Harry looks at Riddle with an odd smile playing around his lips. “Well, I did tell people I was an Evans, you know. Not my fault that no one believed me.”
“I wrote to the Ministry archives,” Riddle says softly. He’s standing in the middle of the corridor with his wand held neatly in his hand, poised as if he’ll begin an attack any second. But Orion doesn’t think it’s his imagination that Riddle is still hunched over a little, as if to protect his groin. “They sent me the records of all Potter births in the last half century. Yours wasn’t there. You’re claiming a name that isn’t even yours.” He raises his voice. “If he’s lying about that, what else can we trust him with?”
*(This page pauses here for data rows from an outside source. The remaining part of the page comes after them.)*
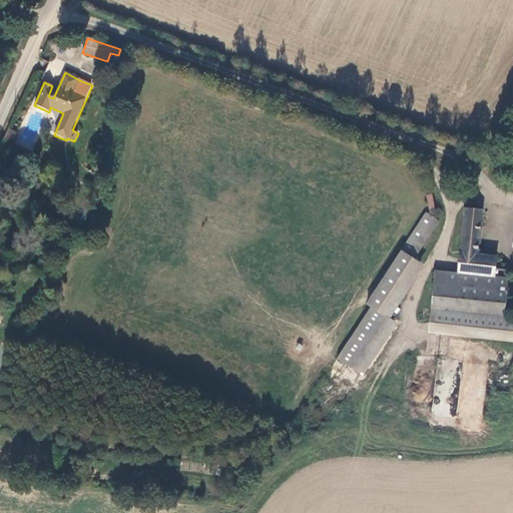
[(478,255),(483,208),(464,207),(458,272),(458,277),(486,279),(487,272),(496,273),(498,258),(478,255)]
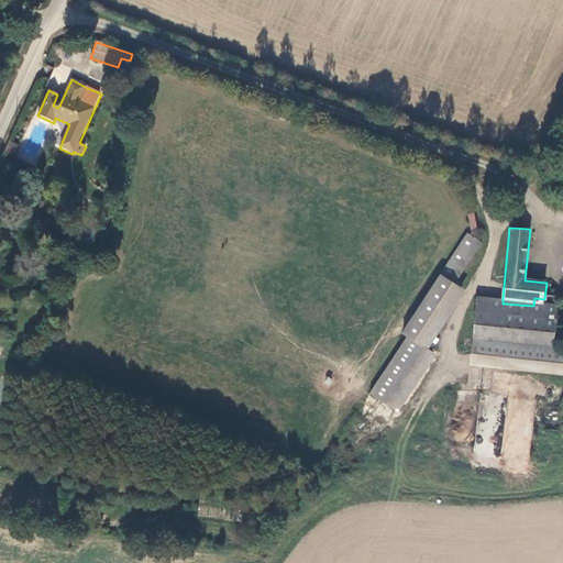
[(443,277),(455,285),(482,244),(466,234),(440,275),(443,277)]
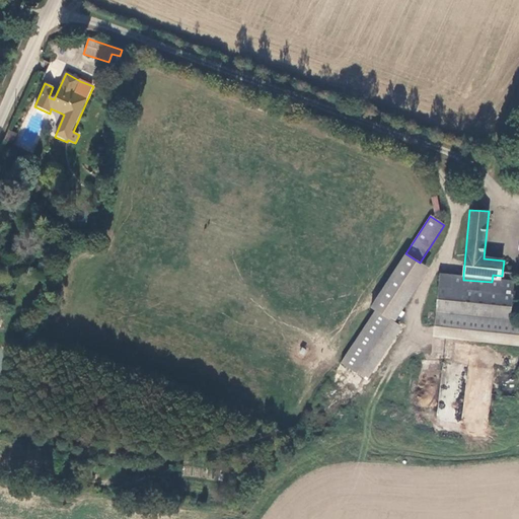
[(375,312),(391,322),(427,267),(420,263),(409,255),(373,310),(375,312)]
A murmur sweeps through the Knights—former Knights—on the scene, although Orion can’t tell which way it’s going. He glances at Harry.
Harry smiles a little and says, “Oh, I think you can trust me with your personal possessions, at least.” And he turns and lifts something almost to the top of a robe pocket over his heart. Orion squints. He can’t make it out well, especially since Harry almost immediately drops it back into concealment. It looks like the corner of…a little black book?
The effect on Riddle is dramatic. He staggers a step back and then whips his wand towards Harry, furious Parseltongue breaking from his lips.
“Mr. Riddle.”
Dumbledore’s cold disapproval works better than a Freezing Charm. Riddle lowers his wand and stares at Harry with deadly eyes for a second, then pushes past everyone into the Transfiguration classroom.
“Mr. Potter, is everything all right?”
Orion hopes that Harry doesn’t fall for Dumbledore’s faux-concern. From the shadow in his eyes, he isn’t planning to, but he still smiles.
“I’m fine, sir,” he says, and walks past Dumbledore, Orion and Abraxas at his shoulders.
“What is it you have?” Orion whispers, during the bustle of everyone sitting down, the only chance he’ll have to talk freely during the class without Dumbledore trying to shame him for it.
Harry faces him and winks. “Insurance.”
And Orion feels his heart bound and soar at the look on Harry’s face. He doesn’t know what Harry means. He doesn’t know what Riddle will try next, which is a little worrying.
But at the moment, he doesn’t think he has to know, or worry. Harry will take care of everything, and if he can’t…well, being a step ahead of Riddle and an unacknowledged Lord is a good start.